The CDC’s guidance states that clearing encampments can cause people to disperse throughout communities, breaking connections with service providers and increasing the potential for the spread of the coronavirus. Instead, if housing options are not available, the CDC recommends that people living in homeless encampments should be allowed to stay where they are.

The guidance states that people staying in these encampments should be encouraged to social distance and set up their tents or sleeping quarters with at least 12 feet of space between them. If this space is not available, the city should help decompress the encampments by linking people at increased risk of the virus with individual rooms or another safe shelter.

The city should also be helping improve sanitation at these encampments by ensuring they have nearby restrooms with hygiene products that are available 24 hours a day. If toilets and hand-washing facilities are not available to encampments of 10 or more people, the city should provide portable latrines for hand-washing equipped with sanitizer containing at least 60% alcohol.

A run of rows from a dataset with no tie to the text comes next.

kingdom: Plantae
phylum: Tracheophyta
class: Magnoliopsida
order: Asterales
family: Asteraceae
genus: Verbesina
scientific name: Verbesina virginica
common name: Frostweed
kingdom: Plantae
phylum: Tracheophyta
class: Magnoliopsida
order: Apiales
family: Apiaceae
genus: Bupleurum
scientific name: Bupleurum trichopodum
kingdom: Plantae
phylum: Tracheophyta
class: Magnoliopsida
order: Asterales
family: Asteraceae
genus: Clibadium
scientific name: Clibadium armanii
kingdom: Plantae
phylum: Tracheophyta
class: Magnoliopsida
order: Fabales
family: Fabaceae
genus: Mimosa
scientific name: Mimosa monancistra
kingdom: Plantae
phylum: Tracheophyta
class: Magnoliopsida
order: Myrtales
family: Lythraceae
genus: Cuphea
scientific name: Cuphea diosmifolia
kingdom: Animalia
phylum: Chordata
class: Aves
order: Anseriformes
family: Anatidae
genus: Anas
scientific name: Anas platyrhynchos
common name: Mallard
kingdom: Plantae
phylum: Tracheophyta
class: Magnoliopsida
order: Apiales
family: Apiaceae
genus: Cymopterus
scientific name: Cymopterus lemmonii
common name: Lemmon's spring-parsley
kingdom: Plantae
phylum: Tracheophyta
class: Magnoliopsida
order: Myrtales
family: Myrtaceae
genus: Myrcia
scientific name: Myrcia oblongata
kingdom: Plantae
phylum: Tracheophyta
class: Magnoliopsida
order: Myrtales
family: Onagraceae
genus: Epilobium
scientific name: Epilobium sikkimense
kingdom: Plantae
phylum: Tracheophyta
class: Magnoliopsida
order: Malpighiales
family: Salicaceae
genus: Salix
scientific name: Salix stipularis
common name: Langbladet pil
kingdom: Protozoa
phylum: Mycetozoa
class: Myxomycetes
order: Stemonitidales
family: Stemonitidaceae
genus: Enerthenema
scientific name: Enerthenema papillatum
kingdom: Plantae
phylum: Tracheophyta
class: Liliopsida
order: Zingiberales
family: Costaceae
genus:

"[The Office of Homeless Solutions] will continue to monitor, assess and provide sanitary products to known encampment locations to limit the potential spread and effects of COVID-19," Tolbert said in the memo.

The pandemic has resulted in the steady growth of these encampments. In just the last 30 days, people have made 333 requests for homeless service, according to data from an online dashboard created by the city to track homeless encampments. Eighty-five of these requests for service remain open.

Kevin Oden, interim director of the Office of Homeless Solutions, did not respond for comment. However, in October, Oden told The Dallas Morning News that clearing the camps betters the quality of life in the city, but that it's not a mark of success. He said the ultimate goal is to transfer people from encampments to housing.

The near future may bring more housing for people experiencing homelessness, and Dallas will probably need it as some expect tens of thousands of evictions after the CDC's eviction moratorium expires at the end of the month.

According to KERA, the nonprofit Catholic Housing Initiative and the city are working to transform the former Gateway Hotel into St. Jude Center – Park Central, a space where eventually 180 rooms will be used to house homeless individuals. The project is being paid for by federal Coronavirus Relief Funds. The Dallas City Council will vote on a similar hotel project during their meeting this Wednesday.